[[ The data open ]]

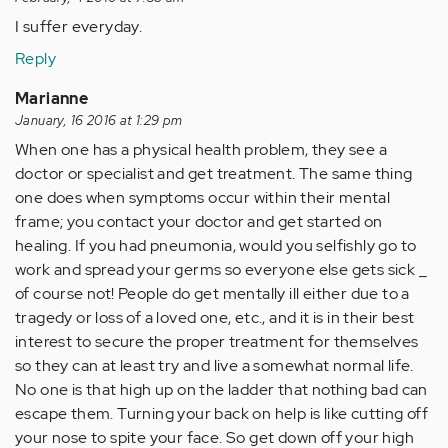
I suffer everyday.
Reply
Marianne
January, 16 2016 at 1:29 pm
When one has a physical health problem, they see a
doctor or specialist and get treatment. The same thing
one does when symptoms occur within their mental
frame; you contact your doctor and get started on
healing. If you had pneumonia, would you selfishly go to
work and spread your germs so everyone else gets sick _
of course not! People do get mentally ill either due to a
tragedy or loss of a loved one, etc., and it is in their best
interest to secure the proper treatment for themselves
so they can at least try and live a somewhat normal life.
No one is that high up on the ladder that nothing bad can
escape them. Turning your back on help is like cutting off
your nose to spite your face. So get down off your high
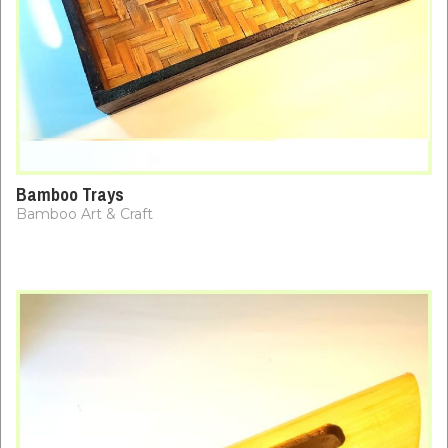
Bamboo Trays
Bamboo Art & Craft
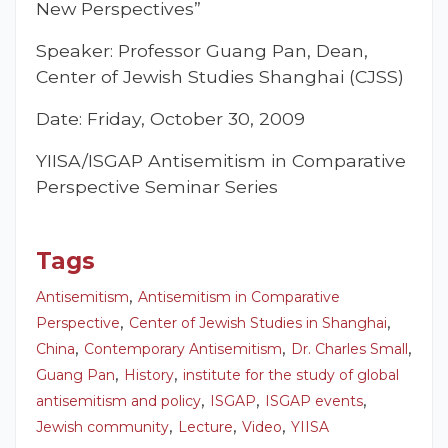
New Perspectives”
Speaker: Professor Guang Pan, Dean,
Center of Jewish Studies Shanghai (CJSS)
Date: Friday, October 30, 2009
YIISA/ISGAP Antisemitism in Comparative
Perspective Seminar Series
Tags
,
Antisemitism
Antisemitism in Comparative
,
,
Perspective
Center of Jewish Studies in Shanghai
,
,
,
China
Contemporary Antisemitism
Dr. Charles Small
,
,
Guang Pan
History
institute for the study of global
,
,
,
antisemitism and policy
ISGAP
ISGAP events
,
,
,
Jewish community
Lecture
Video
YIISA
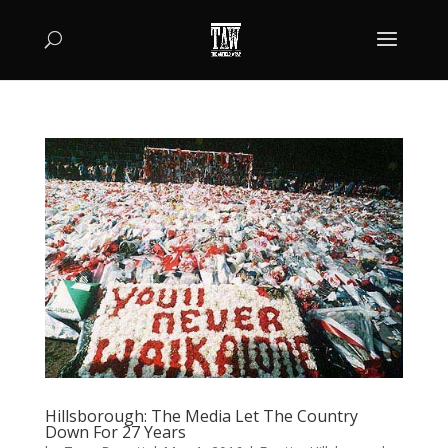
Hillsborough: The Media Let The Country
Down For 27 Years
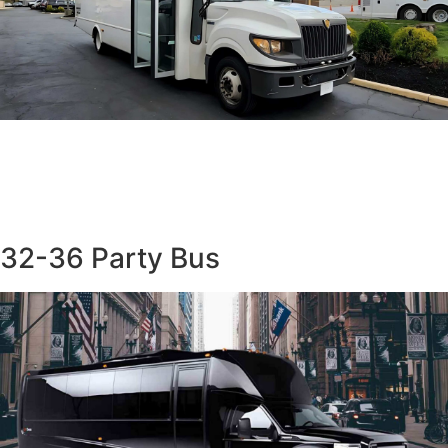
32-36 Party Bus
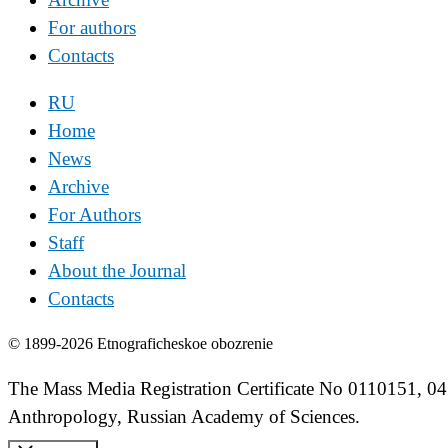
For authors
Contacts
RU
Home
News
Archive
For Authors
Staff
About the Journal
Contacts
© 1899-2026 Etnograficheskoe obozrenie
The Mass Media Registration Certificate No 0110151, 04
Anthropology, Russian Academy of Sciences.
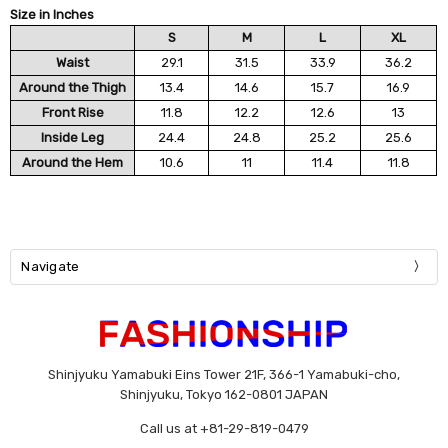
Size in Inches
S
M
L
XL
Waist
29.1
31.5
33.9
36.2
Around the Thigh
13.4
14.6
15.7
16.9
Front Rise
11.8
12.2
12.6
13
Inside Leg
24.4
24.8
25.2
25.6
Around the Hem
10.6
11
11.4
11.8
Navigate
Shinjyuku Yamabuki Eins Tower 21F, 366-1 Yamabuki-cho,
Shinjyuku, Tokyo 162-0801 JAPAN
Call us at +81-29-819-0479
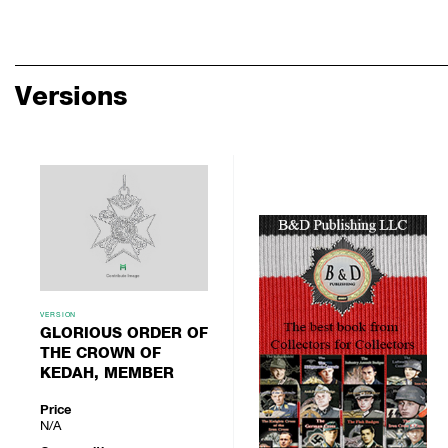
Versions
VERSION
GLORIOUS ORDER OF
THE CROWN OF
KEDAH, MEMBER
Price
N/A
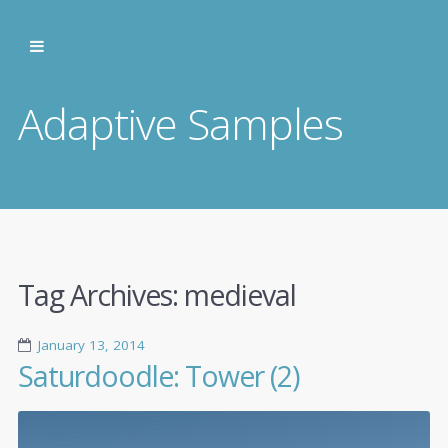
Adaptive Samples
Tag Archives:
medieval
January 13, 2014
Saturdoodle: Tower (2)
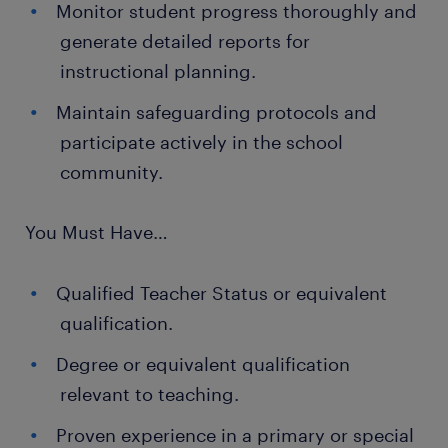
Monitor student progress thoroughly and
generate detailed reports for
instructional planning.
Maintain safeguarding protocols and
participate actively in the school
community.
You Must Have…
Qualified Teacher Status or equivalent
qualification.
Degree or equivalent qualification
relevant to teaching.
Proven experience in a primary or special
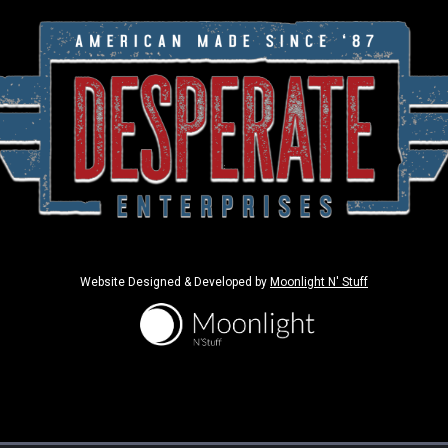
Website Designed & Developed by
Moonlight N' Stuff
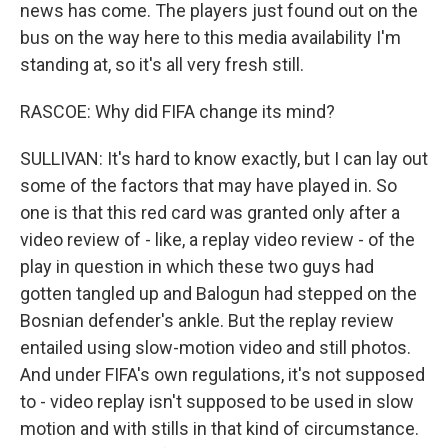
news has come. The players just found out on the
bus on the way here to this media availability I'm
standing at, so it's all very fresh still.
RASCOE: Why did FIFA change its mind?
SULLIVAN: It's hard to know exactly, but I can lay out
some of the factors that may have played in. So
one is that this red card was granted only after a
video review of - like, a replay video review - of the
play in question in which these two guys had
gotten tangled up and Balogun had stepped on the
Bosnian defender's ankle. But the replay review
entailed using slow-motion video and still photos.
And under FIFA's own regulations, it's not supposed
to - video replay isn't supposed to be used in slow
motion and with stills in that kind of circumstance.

[[ The data closed ]]

Aim of the exercise> Copy out all of the lines above word for word, leaving the pictures out of your answer.

Your response>
I suffer everyday.
Reply
Marianne
January, 16 2016 at 1:29 pm
When one has a physical health problem, they see a
doctor or specialist and get treatment. The same thing
one does when symptoms occur within their mental
frame; you contact your doctor and get started on
healing. If you had pneumonia, would you selfishly go to
work and spread your germs so everyone else gets sick _
of course not! People do get mentally ill either due to a
tragedy or loss of a loved one, etc., and it is in their best
interest to secure the proper treatment for themselves
so they can at least try and live a somewhat normal life.
No one is that high up on the ladder that nothing bad can
escape them. Turning your back on help is like cutting off
your nose to spite your face. So get down off your high
Bamboo Trays
Bamboo Art & Craft
New Perspectives”
Speaker: Professor Guang Pan, Dean,
Center of Jewish Studies Shanghai (CJSS)
Date: Friday, October 30, 2009
YIISA/ISGAP Antisemitism in Comparative
Perspective Seminar Series
Tags
,
Antisemitism
Antisemitism in Comparative
,
,
Perspective
Center of Jewish Studies in Shanghai
,
,
,
China
Contemporary Antisemitism
Dr. Charles Small
,
,
Guang Pan
History
institute for the study of global
,
,
,
antisemitism and policy
ISGAP
ISGAP events
,
,
,
Jewish community
Lecture
Video
YIISA
Hillsborough: The Media Let The Country
Down For 27 Years
32-36 Party Bus
For authors
Contacts
RU
Home
News
Archive
For Authors
Staff
About the Journal
Contacts
© 1899-2026 Etnograficheskoe obozrenie
The Mass Media Registration Certificate No 0110151, 04
Anthropology, Russian Academy of Sciences.
Size in Inches
S
M
L
XL
Waist
29.1
31.5
33.9
36.2
Around the Thigh
13.4
14.6
15.7
16.9
Front Rise
11.8
12.2
12.6
13
Inside Leg
24.4
24.8
25.2
25.6
Around the Hem
10.6
11
11.4
11.8
Navigate
Shinjyuku Yamabuki Eins Tower 21F, 366-1 Yamabuki-cho,
Shinjyuku, Tokyo 162-0801 JAPAN
Call us at +81-29-819-0479
Versions
VERSION
GLORIOUS ORDER OF
THE CROWN OF
KEDAH, MEMBER
Price
N/A
Adaptive Samples
Tag Archives:
medieval
January 13, 2014
Saturdoodle: Tower (2)
Monitor student progress thoroughly and
generate detailed reports for
instructional planning.
Maintain safeguarding protocols and
participate actively in the school
community.
You Must Have…
Qualified Teacher Status or equivalent
qualification.
Degree or equivalent qualification
relevant to teaching.
Proven experience in a primary or special
Website Designed & Developed by
Moonlight N' Stuff
news has come. The players just found out on the
bus on the way here to this media availability I'm
standing at, so it's all very fresh still.
RASCOE: Why did FIFA change its mind?
SULLIVAN: It's hard to know exactly, but I can lay out
some of the factors that may have played in. So
one is that this red card was granted only after a
video review of - like, a replay video review - of the
play in question in which these two guys had
gotten tangled up and Balogun had stepped on the
Bosnian defender's ankle. But the replay review
entailed using slow-motion video and still photos.
And under FIFA's own regulations, it's not supposed
to - video replay isn't supposed to be used in slow
motion and with stills in that kind of circumstance.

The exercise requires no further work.